Segment Start: Working data

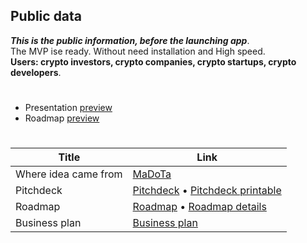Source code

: ## Public data
***This is the public information, before the launching app***.\
The MVP ise ready. Without need installation and High speed.\
**Users: crypto investors, crypto companies, crypto startups, crypto developers**.

#

- Presentation [preview](https://www.canva.com/design/DAFkyB-WaWs/qUEvpsWfEpqweATvxn0S2w/view)
- Roadmap [preview](https://www.canva.com/design/DAFkyvm384w/0i8M9XaJh2rfX0n6-orKHA/view?website#4)

#

| Title | Link |
|---|---|
| Where idea came from | [MaDoTa](https://github.com/sol-app/MaDoTa/blob/main/src/How%20we%20run%20madota.pdf) |
| Pitchdeck |  [Pitchdeck](https://github.com/sol-app/MaDoTa/blob/main/src/MaDoTa%20-%20%20Pitch%20Deck%20%20Business%20Presentation.pdf) • [Pitchdeck printable](https://github.com/sol-app/MaDoTa/blob/main/src/MaDoTa%20-%20%20Pitch%20Deck%20%20Business%20Presentation%20-%20printable.pdf) |
| Roadmap | [Roadmap](https://github.com/sol-app/MaDoTa/blob/main/src/MaDoTa%20-%20Roadmap%20.pdf) • [Roadmap details](https://github.com/sol-app/MaDoTa/blob/main/src/MaDoTa%20-%20Roadmap%20-%20full%20detail.pdf) |
| Business plan | [Business plan](https://github.com/sol-app/MaDoTa/blob/main/src/MaDoTa%20-%20business-plan.pdf) |
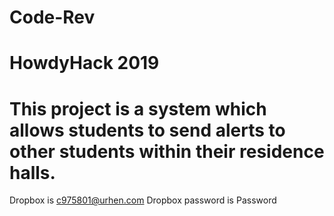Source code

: # Code-Rev
# HowdyHack 2019
# This project is a system which allows students to send alerts to other students within their residence halls.

Dropbox is c975801@urhen.com
Dropbox password is Password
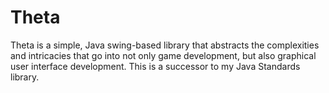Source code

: # Theta
Theta is a simple, Java swing-based library that abstracts the complexities and intricacies that go into not only game development, but also graphical user interface development. This is a successor to my Java Standards library.
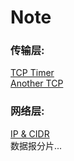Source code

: # Note  
### 传输层:
   [TCP Timer](https://www.cnblogs.com/metoy/p/5479720.html)  
   [Another TCP](http://www.ruanyifeng.com/blog/2017/06/tcp-protocol.html)  
### 网络层:
   [IP & CIDR](http://uule.iteye.com/blog/2102484)  
   数据报分片...  
      
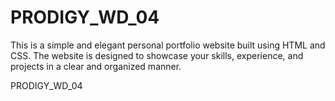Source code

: # PRODIGY_WD_04 
This is a simple and elegant personal portfolio website built using HTML and CSS. The website is designed to showcase your skills, experience, and projects in a clear and organized manner. 

PRODIGY_WD_04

Segment End: Working data

- Exercise directions -
Which lines in the items contain the word "Theta", with case counting? Sift them out and copy each one.

- Task result -
: # Theta
Theta is a simple, Java swing-based library that abstracts the complexities and intricacies that go into not only game development, but also graphical user interface development. This is a successor to my Java Standards library.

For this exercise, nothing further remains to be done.